# Calcium¶

**Calcium** (pronounced “kalkium”) is a C library for exact computation
with real and complex numbers (both algebraic and transcendental),
presently in early development.

Calcium is free software (LGPL). It depends on GMP, MPFR, Flint, Antic and Arb.

Source code: https://github.com/fredrik-johansson/calcium

## Module documentation¶

**calcium.h**– global definitions**ca.h**– exact real and complex numbers- Introduction: numbers
- Introduction: special values
- Number objects
- Context objects
- Memory management for numbers
- Input and output
- Assignment and specific values
- Conversion of algebraic numbers
- Random generation
- Representation properties
- Value predicates
- Comparisons
- Field structure operations
- Arithmetic
- Powers and roots
- Complex parts
- Elementary functions
- Numerical evaluation
- Factorization
- Context options
- Internal representation
- Extension field objects

**fmpz_mpoly_q.h**– multivariate rational functions over Q**qqbar.h**– algebraic numbers represented by minimal polynomials- Types and macros
- Memory management
- Assignment
- Properties
- Special values
- Input and output
- Random generation
- Comparisons
- Complex parts
- Integer parts
- Arithmetic
- Numerical enclosures
- Conjugates
- Polynomial evaluation
- Polynomial roots
- Roots of unity and trigonometric functions
- Guessing and simplification
- Internal functions

## FAQ¶

**I thought exact calculation with real numbers isn’t possible. Isn’t x = 0 undecidable?**

In general, yes. In practice, much of calculus and number theory only depends on numbers that are simple combinations of well-known elementary and special functions, and there are heuristics that work quite well for deciding predicates about such numbers. Calcium will be able to give a definitive answer at least in simple cases (for example, proving \(16 \operatorname{atan}(\tfrac{1}{5}) - 4 \operatorname{atan}(\tfrac{1}{239}) = \pi\) or \(\sqrt{5+2\sqrt{6}} = \sqrt{2}+\sqrt{3}\)), and will simply answer “Unknown” when its heuristics are not powerful enough.

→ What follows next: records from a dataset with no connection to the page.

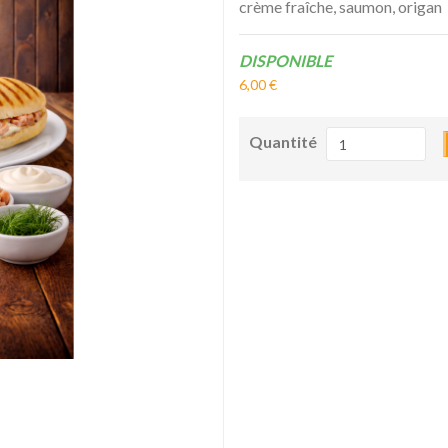
crème fraîche, saumon, origan
Disponibilité:
DISPONIBLE
6,00 €
Quantité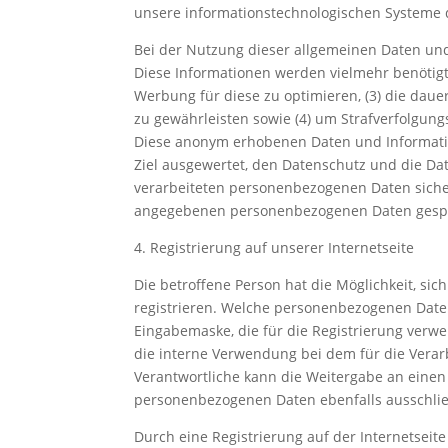
unsere informationstechnologischen Systeme 
Bei der Nutzung dieser allgemeinen Daten und
Diese Informationen werden vielmehr benötigt, u
Werbung für diese zu optimieren, (3) die daue
zu gewährleisten sowie (4) um Strafverfolgung
Diese anonym erhobenen Daten und Informatio
Ziel ausgewertet, den Datenschutz und die Da
verarbeiteten personenbezogenen Daten sicher
angegebenen personenbezogenen Daten gespe
4. Registrierung auf unserer Internetseite
Die betroffene Person hat die Möglichkeit, si
registrieren. Welche personenbezogenen Daten 
Eingabemaske, die für die Registrierung ver
die interne Verwendung bei dem für die Verar
Verantwortliche kann die Weitergabe an einen 
personenbezogenen Daten ebenfalls ausschließ
Durch eine Registrierung auf der Internetseite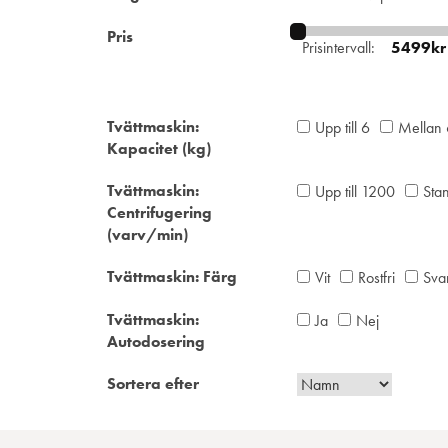
Pris
Prisintervall:
Tvättmaskin:
Upp till 6
Mellan
Kapacitet (kg)
Tvättmaskin:
Upp till 1200
Sta
Centrifugering
(varv/min)
Tvättmaskin: Färg
Vit
Rostfri
Svar
Tvättmaskin:
Ja
Nej
Autodosering
Sortera efter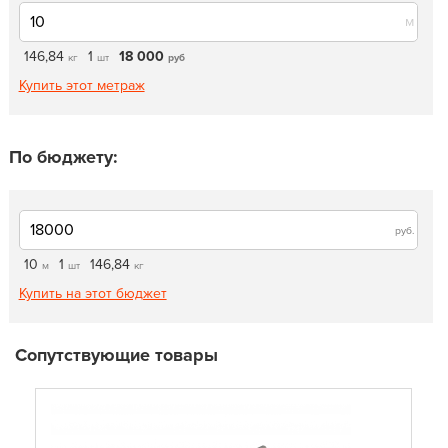
м
146,84
1
18 000
кг
шт
руб
Купить этот метраж
По бюджету:
руб.
10
1
146,84
м
шт
кг
Купить на этот бюджет
Сопутствующие товары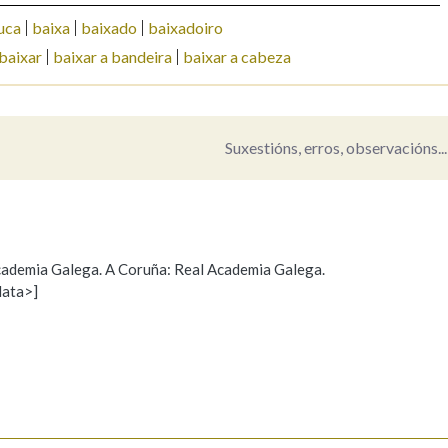
uca
baixa
baixado
baixadoiro
Pertence a
baixar
baixar a bandeira
baixar a cabeza
AXUDA NA BUSCA
LIMPAR
BUSCA
Suxestións, erros, observacións...
 Academia Galega. A Coruña: Real Academia Galega.
data>]
Propoño mellorar a definición
Actualización
s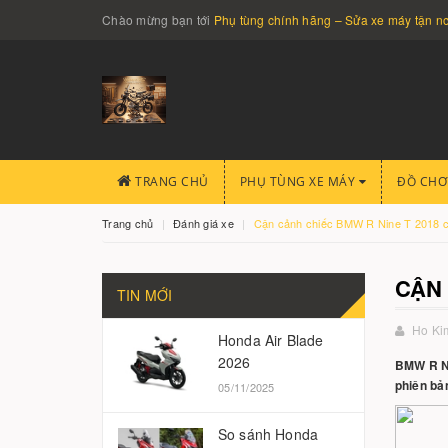
Chào mừng bạn tới
Phụ tùng chính hãng – Sửa xe máy tận 
TRANG CHỦ
PHỤ TÙNG XE MÁY
ĐỒ CHƠ
Trang chủ
Đánh giá xe
Cận cảnh chiếc BMW R Nine T 2018 c
CẬN 
TIN MỚI
Ho Ki
Honda Air Blade
2026
BMW R Ni
phiên bả
05/11/2025
So sánh Honda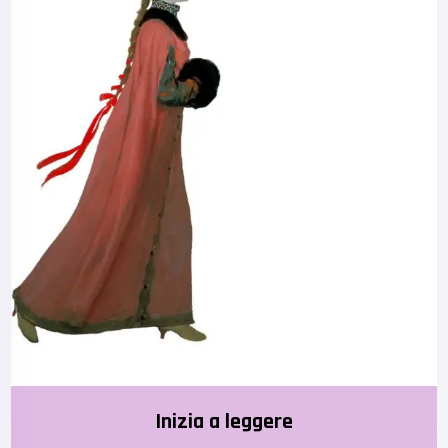
Inizia a leggere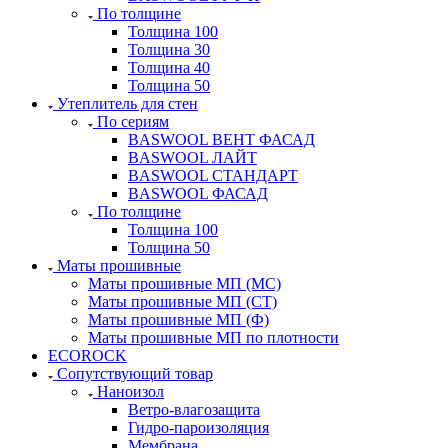
По толщине
Толщина 100
Толщина 30
Толщина 40
Толщина 50
Утеплитель для стен
По сериям
BASWOOL ВЕНТ ФАСАД
BASWOOL ЛАЙТ
BASWOOL СТАНДАРТ
BASWOOL ФАСАД
По толщине
Толщина 100
Толщина 50
Маты прошивные
Маты прошивные МП (МС)
Маты прошивные МП (СТ)
Маты прошивные МП (Ф)
Маты прошивные МП по плотности
ECOROCK
Сопутствующий товар
Наноизол
Ветро-влагозащита
Гидро-пароизоляция
Мембрана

**Isn’t it going to be horribly slow?**

It will definitely be too slow to replace floating-point numbers for 99.9% of scientific computing. The target is symbolic and algebraic computation. A big factor in making this kind of library practical is that Flint now has extremely fast multivariate polynomial arithmetic which can be used to implement multivariate transcendental number fields with adequate performance.

Calcium will generally be much slower than arbitrary-precision ball arithmetic. It will often make sense for users to first try a numerical evaluation with Arb, and fall back on an exact calculation with Calcium only if that fails (typically because an exact comparison is needed).

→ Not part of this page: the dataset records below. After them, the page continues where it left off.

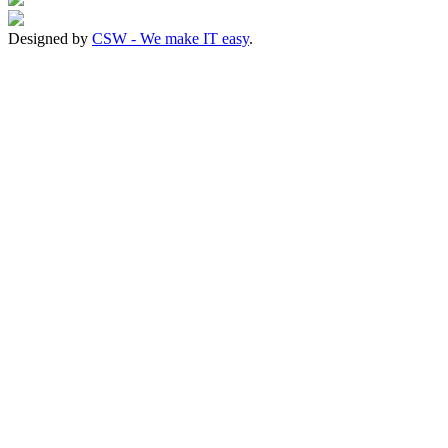
Designed by
CSW - We make IT easy
.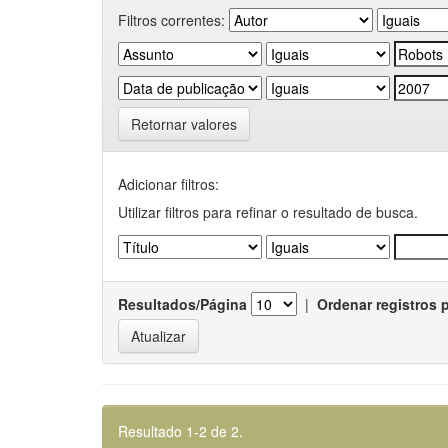
Filtros correntes:
Retornar valores
Adicionar filtros:
Utilizar filtros para refinar o resultado de busca.
Resultados/Página
|
Ordenar registros 
Resultado 1-2 de 2.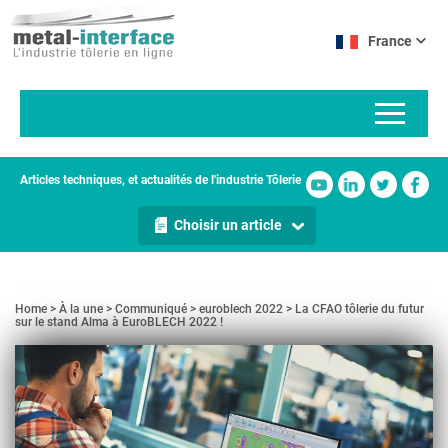
Aller
Panneau de gestion des cookies
au
France
contenu
principal
Articles techniques, et actualités de l'industrie Tôlerie
Choisir un article
Home
À la une
Communiqué
euroblech 2022
La CFAO tôlerie du futur
sur le stand Alma à EuroBLECH 2022 !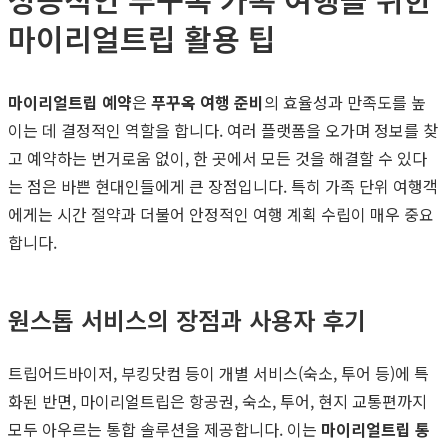
마이리얼트립 활용 팁
마이리얼트립 예약
은
푸꾸옥 여행 준비
의 효율성과 만족도를 높
이는 데 결정적인 역할을 합니다. 여러 플랫폼을 오가며 정보를 찾
고 예약하는 번거로움 없이, 한 곳에서 모든 것을 해결할 수 있다
는 점은 바쁜 현대인들에게 큰 장점입니다. 특히 가족 단위 여행객
에게는 시간 절약과 더불어 안정적인 여행 계획 수립이 매우 중요
합니다.
원스톱 서비스의 장점과 사용자 후기
트립어드바이저, 부킹닷컴 등이 개별 서비스(숙소, 투어 등)에 특
화된 반면, 마이리얼트립은 항공권, 숙소, 투어, 현지 교통편까지
모두 아우르는 통합 솔루션을 제공합니다. 이는
마이리얼트립 통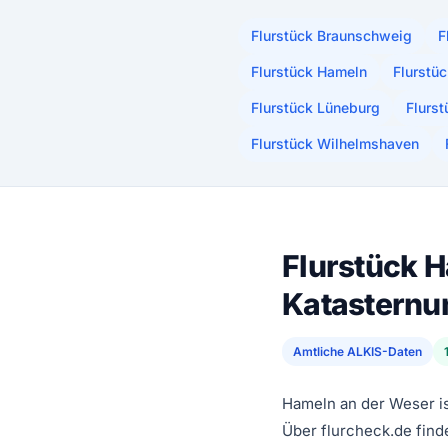
Flurstück Braunschweig
F
Flurstück Hameln
Flurstü
Flurstück Lüneburg
Flurs
Flurstück Wilhelmshaven
Flurstück 
Katastern
Amtliche ALKIS-Daten
Hameln an der Weser is
Über flurcheck.de find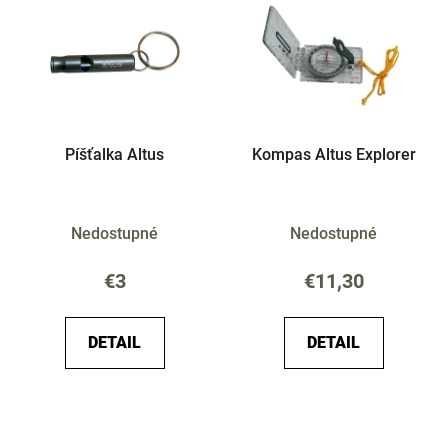
Píšťalka Altus
Kompas Altus Explorer
Nedostupné
Nedostupné
€3
€11,30
DETAIL
DETAIL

**Why this C library? Why not use a computer algebra system?**

Calculating with constant values is only a small part of what a computer algebra system has to do, but it is actually one of the most complex parts. Calcium is intended to take some of the complexity out of the task of building a computer algebra system by offering a black-box solution to the “constant problem”. This solution will not be perfect, but it will be “good enough” for many applications. C is a pain, but it is the best choice for building a library that will not be tied to a particular computer algebra system or programming language ecosystem. Initially, the goal of Calcium will be to implement high-performance basic data structures in C; this will enable future experimentation with algorithms in both C and in high-level languages using wrappers.